== Segment start ==

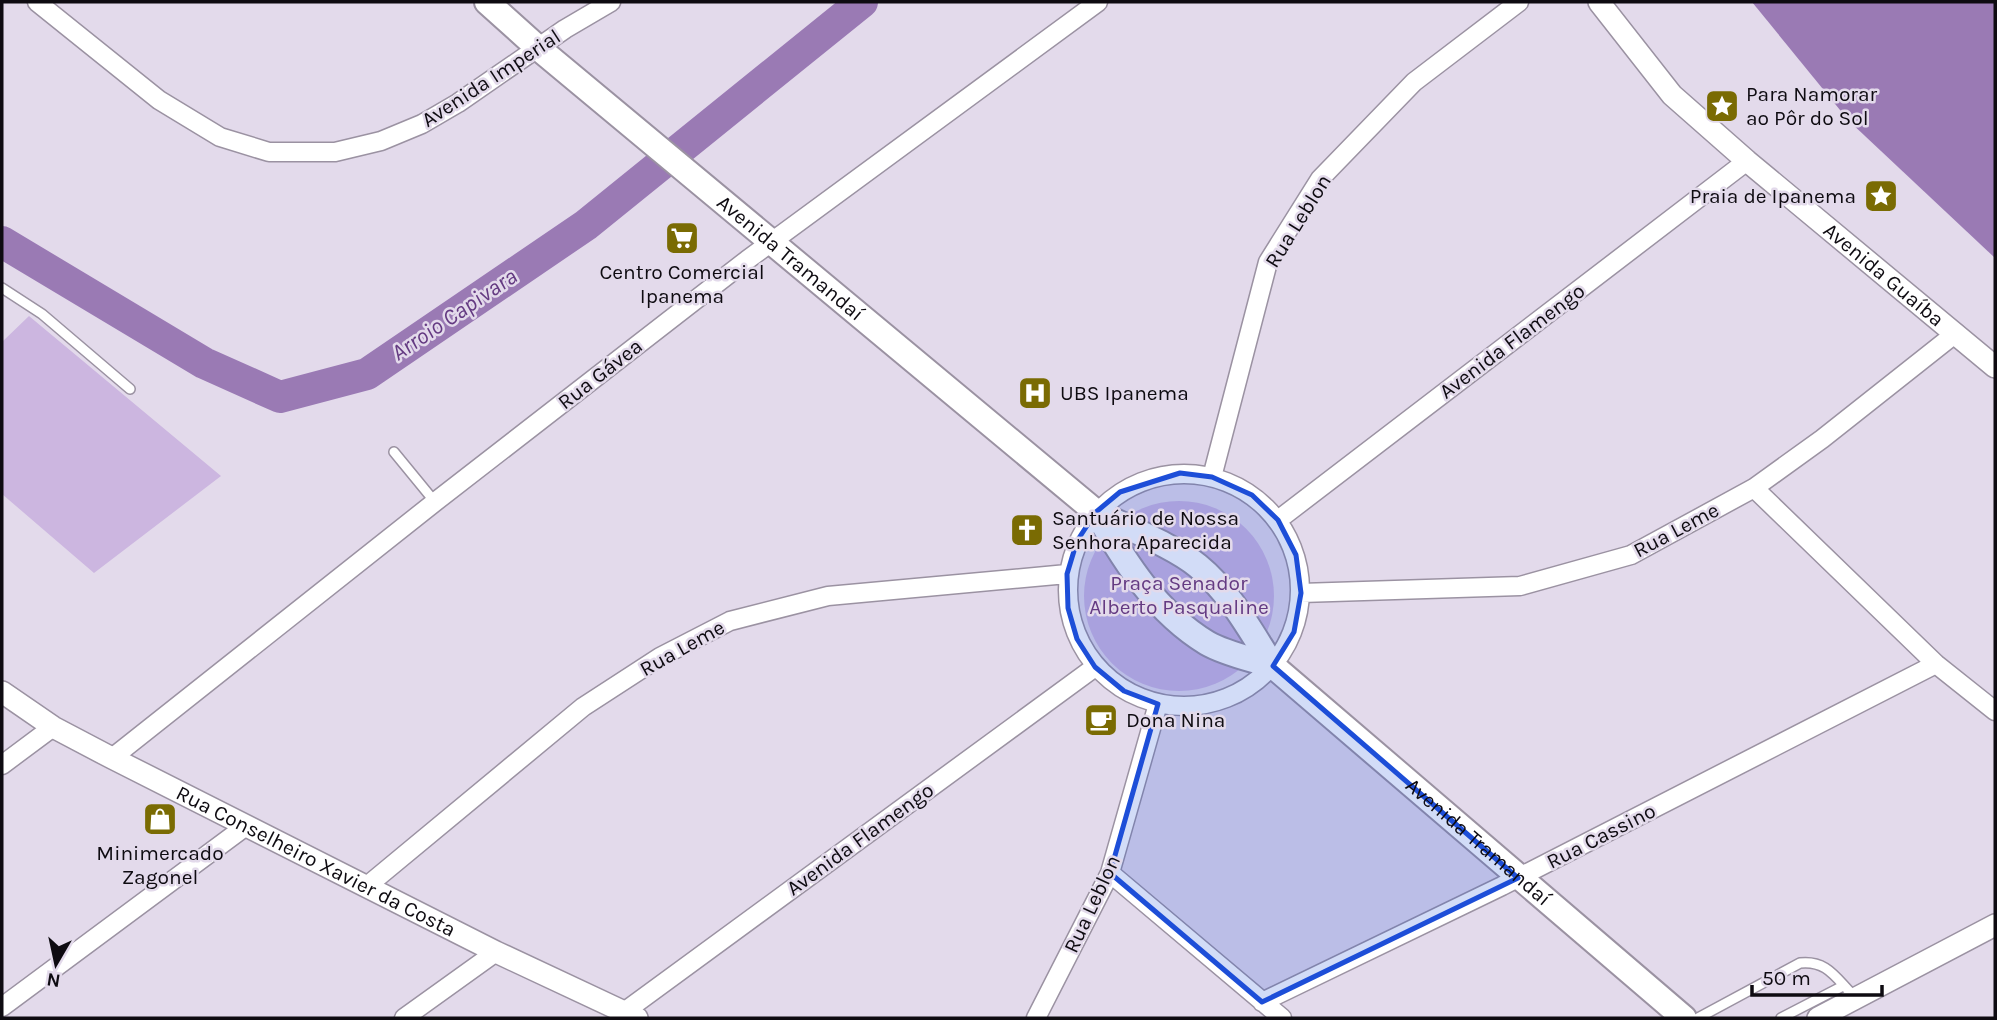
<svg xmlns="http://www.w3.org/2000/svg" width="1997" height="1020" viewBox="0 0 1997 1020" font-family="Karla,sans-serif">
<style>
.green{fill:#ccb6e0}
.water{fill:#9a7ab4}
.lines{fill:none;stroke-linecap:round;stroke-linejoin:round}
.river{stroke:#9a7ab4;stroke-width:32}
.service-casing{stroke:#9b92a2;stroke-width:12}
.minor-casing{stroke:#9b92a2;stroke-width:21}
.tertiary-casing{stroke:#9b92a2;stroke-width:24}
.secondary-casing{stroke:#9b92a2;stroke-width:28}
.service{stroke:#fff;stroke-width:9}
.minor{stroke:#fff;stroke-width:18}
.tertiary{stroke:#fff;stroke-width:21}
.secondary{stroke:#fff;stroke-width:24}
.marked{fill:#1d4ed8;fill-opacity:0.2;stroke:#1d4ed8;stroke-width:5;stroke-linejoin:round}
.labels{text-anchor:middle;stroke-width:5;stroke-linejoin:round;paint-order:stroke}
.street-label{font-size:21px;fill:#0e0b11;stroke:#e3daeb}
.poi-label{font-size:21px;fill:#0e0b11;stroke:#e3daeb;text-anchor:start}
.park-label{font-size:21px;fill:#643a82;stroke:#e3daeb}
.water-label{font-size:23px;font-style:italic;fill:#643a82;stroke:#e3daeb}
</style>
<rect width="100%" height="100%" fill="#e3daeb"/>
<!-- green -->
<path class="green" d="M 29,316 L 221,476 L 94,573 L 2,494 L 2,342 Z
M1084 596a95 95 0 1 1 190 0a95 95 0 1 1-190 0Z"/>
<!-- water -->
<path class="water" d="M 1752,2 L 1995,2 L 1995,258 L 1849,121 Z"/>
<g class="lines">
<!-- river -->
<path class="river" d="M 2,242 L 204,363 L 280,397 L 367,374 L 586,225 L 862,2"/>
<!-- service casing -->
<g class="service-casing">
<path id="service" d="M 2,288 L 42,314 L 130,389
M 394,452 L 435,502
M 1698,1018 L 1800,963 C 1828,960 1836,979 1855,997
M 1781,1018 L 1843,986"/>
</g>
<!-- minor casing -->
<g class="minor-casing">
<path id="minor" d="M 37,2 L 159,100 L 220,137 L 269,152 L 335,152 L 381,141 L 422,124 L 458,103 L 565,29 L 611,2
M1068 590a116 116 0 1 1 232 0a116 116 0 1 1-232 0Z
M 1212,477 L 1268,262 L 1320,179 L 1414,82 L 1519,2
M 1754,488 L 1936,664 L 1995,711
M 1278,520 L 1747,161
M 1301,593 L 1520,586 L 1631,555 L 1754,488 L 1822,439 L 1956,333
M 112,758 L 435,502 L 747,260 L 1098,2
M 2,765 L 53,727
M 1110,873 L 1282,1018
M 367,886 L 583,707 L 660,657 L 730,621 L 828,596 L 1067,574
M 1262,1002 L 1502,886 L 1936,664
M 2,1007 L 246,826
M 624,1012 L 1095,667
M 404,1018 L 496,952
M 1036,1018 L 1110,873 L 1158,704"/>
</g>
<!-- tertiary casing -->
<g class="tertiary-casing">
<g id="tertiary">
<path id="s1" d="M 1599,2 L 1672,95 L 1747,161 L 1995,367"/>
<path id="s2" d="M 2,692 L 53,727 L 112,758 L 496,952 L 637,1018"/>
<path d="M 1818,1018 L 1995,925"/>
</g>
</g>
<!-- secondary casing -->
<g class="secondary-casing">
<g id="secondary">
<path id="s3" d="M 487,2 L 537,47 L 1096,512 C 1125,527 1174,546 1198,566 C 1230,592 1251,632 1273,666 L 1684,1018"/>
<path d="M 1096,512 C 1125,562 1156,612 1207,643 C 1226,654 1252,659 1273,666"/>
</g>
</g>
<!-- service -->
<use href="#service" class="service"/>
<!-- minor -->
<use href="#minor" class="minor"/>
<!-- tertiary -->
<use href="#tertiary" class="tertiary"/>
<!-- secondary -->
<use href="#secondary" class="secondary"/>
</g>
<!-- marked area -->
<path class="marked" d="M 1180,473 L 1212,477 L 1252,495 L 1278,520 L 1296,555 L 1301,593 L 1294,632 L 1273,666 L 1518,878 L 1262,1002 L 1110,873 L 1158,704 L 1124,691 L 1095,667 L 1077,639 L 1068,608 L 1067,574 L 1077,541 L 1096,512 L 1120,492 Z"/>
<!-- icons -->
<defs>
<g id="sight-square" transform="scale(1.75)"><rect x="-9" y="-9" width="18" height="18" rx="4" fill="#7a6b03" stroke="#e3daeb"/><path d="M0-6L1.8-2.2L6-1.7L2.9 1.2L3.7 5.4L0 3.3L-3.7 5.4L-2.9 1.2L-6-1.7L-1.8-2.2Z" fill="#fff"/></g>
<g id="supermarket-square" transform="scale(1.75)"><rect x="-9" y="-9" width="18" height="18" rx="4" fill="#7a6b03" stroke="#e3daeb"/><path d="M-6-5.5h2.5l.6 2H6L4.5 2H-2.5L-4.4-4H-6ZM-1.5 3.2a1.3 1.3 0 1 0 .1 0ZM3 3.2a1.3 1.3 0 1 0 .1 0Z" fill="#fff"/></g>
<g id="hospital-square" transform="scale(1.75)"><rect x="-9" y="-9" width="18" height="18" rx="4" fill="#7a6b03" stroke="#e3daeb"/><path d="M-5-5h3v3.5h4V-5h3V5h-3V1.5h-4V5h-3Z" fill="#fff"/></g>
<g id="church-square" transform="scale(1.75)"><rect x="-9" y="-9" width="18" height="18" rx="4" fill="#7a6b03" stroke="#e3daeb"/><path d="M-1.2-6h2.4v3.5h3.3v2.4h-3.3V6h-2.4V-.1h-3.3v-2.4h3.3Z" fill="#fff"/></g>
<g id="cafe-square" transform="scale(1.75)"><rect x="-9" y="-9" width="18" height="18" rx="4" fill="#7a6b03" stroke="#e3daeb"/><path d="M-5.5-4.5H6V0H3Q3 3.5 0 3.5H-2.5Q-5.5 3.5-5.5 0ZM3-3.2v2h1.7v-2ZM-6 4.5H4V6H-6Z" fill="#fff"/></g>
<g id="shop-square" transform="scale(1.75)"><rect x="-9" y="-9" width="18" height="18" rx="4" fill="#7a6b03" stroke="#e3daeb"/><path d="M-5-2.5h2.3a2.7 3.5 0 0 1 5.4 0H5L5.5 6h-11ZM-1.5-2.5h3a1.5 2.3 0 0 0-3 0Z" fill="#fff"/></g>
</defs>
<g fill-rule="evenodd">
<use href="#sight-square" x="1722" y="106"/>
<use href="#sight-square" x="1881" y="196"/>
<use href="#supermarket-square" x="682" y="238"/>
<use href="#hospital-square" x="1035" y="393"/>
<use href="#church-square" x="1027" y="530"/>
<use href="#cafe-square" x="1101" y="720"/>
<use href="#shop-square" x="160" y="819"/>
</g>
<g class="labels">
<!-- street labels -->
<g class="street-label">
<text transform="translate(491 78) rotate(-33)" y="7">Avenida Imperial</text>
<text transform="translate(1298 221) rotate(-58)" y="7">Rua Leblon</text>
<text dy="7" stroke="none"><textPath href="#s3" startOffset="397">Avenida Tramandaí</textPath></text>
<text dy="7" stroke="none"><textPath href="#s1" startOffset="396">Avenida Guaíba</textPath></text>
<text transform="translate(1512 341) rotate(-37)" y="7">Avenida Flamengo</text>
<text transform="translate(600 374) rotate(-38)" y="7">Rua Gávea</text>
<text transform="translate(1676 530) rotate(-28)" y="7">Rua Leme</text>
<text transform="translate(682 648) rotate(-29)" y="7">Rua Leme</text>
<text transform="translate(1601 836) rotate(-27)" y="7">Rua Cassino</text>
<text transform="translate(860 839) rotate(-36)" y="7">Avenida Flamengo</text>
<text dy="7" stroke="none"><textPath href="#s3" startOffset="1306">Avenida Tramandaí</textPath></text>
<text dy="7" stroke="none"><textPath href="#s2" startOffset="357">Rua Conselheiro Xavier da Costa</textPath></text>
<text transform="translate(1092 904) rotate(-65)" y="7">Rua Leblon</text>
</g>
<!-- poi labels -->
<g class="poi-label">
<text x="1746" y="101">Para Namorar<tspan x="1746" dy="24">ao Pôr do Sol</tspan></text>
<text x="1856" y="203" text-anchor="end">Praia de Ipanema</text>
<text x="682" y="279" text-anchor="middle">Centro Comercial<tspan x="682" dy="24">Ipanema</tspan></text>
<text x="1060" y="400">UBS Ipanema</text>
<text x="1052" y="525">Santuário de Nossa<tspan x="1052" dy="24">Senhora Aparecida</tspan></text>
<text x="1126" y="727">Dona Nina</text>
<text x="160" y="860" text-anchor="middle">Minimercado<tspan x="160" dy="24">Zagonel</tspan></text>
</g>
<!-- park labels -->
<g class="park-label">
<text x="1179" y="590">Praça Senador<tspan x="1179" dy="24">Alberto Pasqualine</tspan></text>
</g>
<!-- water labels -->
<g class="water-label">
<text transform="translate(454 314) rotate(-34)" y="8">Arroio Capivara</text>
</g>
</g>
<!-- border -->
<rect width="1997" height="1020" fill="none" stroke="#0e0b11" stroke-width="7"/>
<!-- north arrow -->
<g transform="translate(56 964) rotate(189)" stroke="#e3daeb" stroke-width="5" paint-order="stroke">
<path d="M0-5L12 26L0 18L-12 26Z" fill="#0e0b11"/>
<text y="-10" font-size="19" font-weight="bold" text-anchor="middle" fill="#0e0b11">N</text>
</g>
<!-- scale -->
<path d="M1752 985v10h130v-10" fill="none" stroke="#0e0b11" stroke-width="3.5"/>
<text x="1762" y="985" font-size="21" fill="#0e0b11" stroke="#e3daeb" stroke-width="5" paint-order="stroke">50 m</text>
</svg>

== Segment end ==

*Exercise objective*.
Scan the data above, find each line with "lines", and copy it.

*Exercise answer*.
.lines{fill:none;stroke-linecap:round;stroke-linejoin:round}
<g class="lines">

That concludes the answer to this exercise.